WHAT NEEDS TO BE DONE: When a line of the material has the word "điện" in it, copy that line.

::::::::

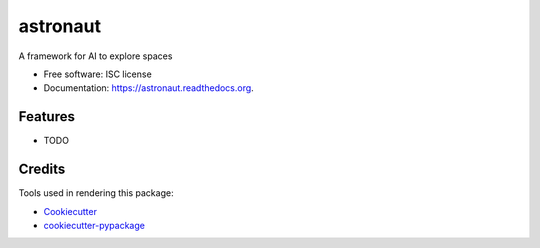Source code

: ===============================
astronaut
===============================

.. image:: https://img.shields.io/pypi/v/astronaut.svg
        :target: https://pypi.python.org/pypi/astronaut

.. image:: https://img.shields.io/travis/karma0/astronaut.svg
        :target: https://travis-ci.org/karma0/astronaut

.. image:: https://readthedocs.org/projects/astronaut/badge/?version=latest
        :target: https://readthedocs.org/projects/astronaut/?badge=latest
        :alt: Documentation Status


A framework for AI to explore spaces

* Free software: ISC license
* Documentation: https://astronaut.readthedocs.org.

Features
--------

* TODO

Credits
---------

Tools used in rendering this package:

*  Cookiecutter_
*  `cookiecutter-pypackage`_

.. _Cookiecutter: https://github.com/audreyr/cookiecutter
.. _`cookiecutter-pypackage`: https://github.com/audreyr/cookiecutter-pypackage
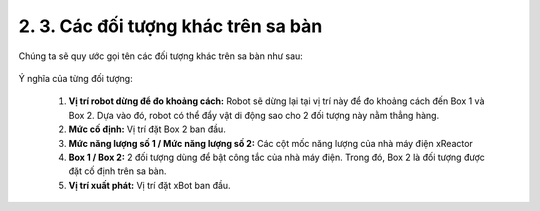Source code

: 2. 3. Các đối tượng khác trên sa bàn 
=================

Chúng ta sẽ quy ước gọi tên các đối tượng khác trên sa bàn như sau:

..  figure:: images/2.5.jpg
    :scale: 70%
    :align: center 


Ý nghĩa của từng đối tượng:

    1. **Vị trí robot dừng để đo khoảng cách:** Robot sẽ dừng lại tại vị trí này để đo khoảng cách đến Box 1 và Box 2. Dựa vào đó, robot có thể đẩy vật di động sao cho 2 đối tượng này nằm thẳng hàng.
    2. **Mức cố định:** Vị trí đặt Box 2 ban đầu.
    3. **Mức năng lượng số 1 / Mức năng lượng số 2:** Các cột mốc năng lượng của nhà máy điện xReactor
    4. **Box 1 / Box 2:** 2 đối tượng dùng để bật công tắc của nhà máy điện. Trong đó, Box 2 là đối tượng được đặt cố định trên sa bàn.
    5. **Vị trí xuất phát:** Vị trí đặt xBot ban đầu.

::::::::

SOLUTION TO THIS PROBLEM:
    3. **Mức năng lượng số 1 / Mức năng lượng số 2:** Các cột mốc năng lượng của nhà máy điện xReactor
    4. **Box 1 / Box 2:** 2 đối tượng dùng để bật công tắc của nhà máy điện. Trong đó, Box 2 là đối tượng được đặt cố định trên sa bàn.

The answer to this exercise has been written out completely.